Your objective:
Before you finish, make sure every line below has been written out exactly.
━━━ Input records
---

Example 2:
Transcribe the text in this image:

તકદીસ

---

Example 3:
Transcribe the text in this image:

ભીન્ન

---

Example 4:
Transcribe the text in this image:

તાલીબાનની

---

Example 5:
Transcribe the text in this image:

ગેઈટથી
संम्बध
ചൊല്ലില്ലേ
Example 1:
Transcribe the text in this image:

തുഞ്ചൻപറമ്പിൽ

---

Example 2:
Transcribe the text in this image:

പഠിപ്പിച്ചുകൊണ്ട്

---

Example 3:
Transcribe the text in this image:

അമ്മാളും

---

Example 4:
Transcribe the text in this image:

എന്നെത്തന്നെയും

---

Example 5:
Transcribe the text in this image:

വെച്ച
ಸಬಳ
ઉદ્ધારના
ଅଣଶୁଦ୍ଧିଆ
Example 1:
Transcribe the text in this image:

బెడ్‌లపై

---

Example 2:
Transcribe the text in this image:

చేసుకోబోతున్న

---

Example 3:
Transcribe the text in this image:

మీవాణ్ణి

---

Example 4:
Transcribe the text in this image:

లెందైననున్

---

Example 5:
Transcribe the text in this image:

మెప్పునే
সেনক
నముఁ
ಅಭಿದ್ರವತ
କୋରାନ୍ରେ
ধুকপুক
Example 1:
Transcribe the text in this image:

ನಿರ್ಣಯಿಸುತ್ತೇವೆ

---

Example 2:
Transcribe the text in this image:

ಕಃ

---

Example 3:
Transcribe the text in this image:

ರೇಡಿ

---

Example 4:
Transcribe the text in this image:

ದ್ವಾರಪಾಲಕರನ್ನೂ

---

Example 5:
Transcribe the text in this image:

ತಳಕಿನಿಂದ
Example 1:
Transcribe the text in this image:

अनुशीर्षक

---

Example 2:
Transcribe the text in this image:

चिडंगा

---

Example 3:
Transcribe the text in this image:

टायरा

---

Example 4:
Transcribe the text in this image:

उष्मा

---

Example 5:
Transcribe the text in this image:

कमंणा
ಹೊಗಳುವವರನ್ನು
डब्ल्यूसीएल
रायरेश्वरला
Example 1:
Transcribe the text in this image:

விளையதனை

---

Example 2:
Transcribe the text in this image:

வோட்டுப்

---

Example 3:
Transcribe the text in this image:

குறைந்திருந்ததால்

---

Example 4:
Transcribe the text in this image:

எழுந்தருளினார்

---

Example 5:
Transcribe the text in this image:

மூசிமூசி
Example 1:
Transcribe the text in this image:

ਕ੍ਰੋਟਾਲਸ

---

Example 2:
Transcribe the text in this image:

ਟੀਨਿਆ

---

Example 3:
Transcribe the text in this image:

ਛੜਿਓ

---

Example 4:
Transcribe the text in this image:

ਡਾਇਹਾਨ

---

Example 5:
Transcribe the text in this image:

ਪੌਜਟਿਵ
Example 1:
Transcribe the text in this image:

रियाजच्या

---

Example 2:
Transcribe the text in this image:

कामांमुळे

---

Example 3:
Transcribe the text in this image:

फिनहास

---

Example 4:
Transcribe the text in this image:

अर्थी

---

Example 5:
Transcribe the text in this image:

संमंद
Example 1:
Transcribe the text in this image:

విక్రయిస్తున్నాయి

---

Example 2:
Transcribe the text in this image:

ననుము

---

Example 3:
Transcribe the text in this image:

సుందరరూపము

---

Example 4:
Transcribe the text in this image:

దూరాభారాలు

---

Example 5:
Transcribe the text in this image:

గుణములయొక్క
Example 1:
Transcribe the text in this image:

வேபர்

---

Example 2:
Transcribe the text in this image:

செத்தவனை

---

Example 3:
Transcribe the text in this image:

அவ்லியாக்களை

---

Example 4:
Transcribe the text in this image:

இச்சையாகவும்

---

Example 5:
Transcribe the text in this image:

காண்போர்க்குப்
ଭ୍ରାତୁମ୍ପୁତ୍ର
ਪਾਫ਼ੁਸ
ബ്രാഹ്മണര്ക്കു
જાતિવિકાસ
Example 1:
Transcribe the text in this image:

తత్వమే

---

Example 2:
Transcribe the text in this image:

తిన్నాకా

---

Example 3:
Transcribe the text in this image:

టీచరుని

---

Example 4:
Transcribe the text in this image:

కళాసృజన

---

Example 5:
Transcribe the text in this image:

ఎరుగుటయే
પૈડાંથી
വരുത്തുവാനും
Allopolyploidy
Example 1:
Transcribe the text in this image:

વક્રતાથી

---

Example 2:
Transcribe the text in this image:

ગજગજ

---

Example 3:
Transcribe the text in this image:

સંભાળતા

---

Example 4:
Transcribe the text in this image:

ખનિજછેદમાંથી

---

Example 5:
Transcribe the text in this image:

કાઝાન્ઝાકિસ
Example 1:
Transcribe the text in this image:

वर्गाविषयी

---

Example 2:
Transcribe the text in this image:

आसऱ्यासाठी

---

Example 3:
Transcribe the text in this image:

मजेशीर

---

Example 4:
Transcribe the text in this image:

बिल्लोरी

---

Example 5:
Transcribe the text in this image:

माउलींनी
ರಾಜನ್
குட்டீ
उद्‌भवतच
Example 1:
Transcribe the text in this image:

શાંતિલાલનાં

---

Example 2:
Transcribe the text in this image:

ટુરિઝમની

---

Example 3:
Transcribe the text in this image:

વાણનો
━━━━━━
Solution for this problem:
---

Example 2:
Transcribe the text in this image:

તકદીસ

---

Example 3:
Transcribe the text in this image:

ભીન્ન

---

Example 4:
Transcribe the text in this image:

તાલીબાનની

---

Example 5:
Transcribe the text in this image:

ગેઈટથી
संम्बध
ചൊല്ലില്ലേ
Example 1:
Transcribe the text in this image:

തുഞ്ചൻപറമ്പിൽ

---

Example 2:
Transcribe the text in this image:

പഠിപ്പിച്ചുകൊണ്ട്

---

Example 3:
Transcribe the text in this image:

അമ്മാളും

---

Example 4:
Transcribe the text in this image:

എന്നെത്തന്നെയും

---

Example 5:
Transcribe the text in this image:

വെച്ച
ಸಬಳ
ઉદ્ધારના
ଅଣଶୁଦ୍ଧିଆ
Example 1:
Transcribe the text in this image:

బెడ్‌లపై

---

Example 2:
Transcribe the text in this image:

చేసుకోబోతున్న

---

Example 3:
Transcribe the text in this image:

మీవాణ్ణి

---

Example 4:
Transcribe the text in this image:

లెందైననున్

---

Example 5:
Transcribe the text in this image:

మెప్పునే
সেনক
నముఁ
ಅಭಿದ್ರವತ
କୋରାନ୍ରେ
ধুকপুক
Example 1:
Transcribe the text in this image:

ನಿರ್ಣಯಿಸುತ್ತೇವೆ

---

Example 2:
Transcribe the text in this image:

ಕಃ

---

Example 3:
Transcribe the text in this image:

ರೇಡಿ

---

Example 4:
Transcribe the text in this image:

ದ್ವಾರಪಾಲಕರನ್ನೂ

---

Example 5:
Transcribe the text in this image:

ತಳಕಿನಿಂದ
Example 1:
Transcribe the text in this image:

अनुशीर्षक

---

Example 2:
Transcribe the text in this image:

चिडंगा

---

Example 3:
Transcribe the text in this image:

टायरा

---

Example 4:
Transcribe the text in this image:

उष्मा

---

Example 5:
Transcribe the text in this image:

कमंणा
ಹೊಗಳುವವರನ್ನು
डब्ल्यूसीएल
रायरेश्वरला
Example 1:
Transcribe the text in this image:

விளையதனை

---

Example 2:
Transcribe the text in this image:

வோட்டுப்

---

Example 3:
Transcribe the text in this image:

குறைந்திருந்ததால்

---

Example 4:
Transcribe the text in this image:

எழுந்தருளினார்

---

Example 5:
Transcribe the text in this image:

மூசிமூசி
Example 1:
Transcribe the text in this image:

ਕ੍ਰੋਟਾਲਸ

---

Example 2:
Transcribe the text in this image:

ਟੀਨਿਆ

---

Example 3:
Transcribe the text in this image:

ਛੜਿਓ

---

Example 4:
Transcribe the text in this image:

ਡਾਇਹਾਨ

---

Example 5:
Transcribe the text in this image:

ਪੌਜਟਿਵ
Example 1:
Transcribe the text in this image:

रियाजच्या

---

Example 2:
Transcribe the text in this image:

कामांमुळे

---

Example 3:
Transcribe the text in this image:

फिनहास

---

Example 4:
Transcribe the text in this image:

अर्थी

---

Example 5:
Transcribe the text in this image:

संमंद
Example 1:
Transcribe the text in this image:

విక్రయిస్తున్నాయి

---

Example 2:
Transcribe the text in this image:

ననుము

---

Example 3:
Transcribe the text in this image:

సుందరరూపము

---

Example 4:
Transcribe the text in this image:

దూరాభారాలు

---

Example 5:
Transcribe the text in this image:

గుణములయొక్క
Example 1:
Transcribe the text in this image:

வேபர்

---

Example 2:
Transcribe the text in this image:

செத்தவனை

---

Example 3:
Transcribe the text in this image:

அவ்லியாக்களை

---

Example 4:
Transcribe the text in this image:

இச்சையாகவும்

---

Example 5:
Transcribe the text in this image:

காண்போர்க்குப்
ଭ୍ରାତୁମ୍ପୁତ୍ର
ਪਾਫ਼ੁਸ
ബ്രാഹ്മണര്ക്കു
જાતિવિકાસ
Example 1:
Transcribe the text in this image:

తత్వమే

---

Example 2:
Transcribe the text in this image:

తిన్నాకా

---

Example 3:
Transcribe the text in this image:

టీచరుని

---

Example 4:
Transcribe the text in this image:

కళాసృజన

---

Example 5:
Transcribe the text in this image:

ఎరుగుటయే
પૈડાંથી
വരുത്തുവാനും
Allopolyploidy
Example 1:
Transcribe the text in this image:

વક્રતાથી

---

Example 2:
Transcribe the text in this image:

ગજગજ

---

Example 3:
Transcribe the text in this image:

સંભાળતા

---

Example 4:
Transcribe the text in this image:

ખનિજછેદમાંથી

---

Example 5:
Transcribe the text in this image:

કાઝાન્ઝાકિસ
Example 1:
Transcribe the text in this image:

वर्गाविषयी

---

Example 2:
Transcribe the text in this image:

आसऱ्यासाठी

---

Example 3:
Transcribe the text in this image:

मजेशीर

---

Example 4:
Transcribe the text in this image:

बिल्लोरी

---

Example 5:
Transcribe the text in this image:

माउलींनी
ರಾಜನ್
குட்டீ
उद्‌भवतच
Example 1:
Transcribe the text in this image:

શાંતિલાલનાં

---

Example 2:
Transcribe the text in this image:

ટુરિઝમની

---

Example 3:
Transcribe the text in this image:

વાણનો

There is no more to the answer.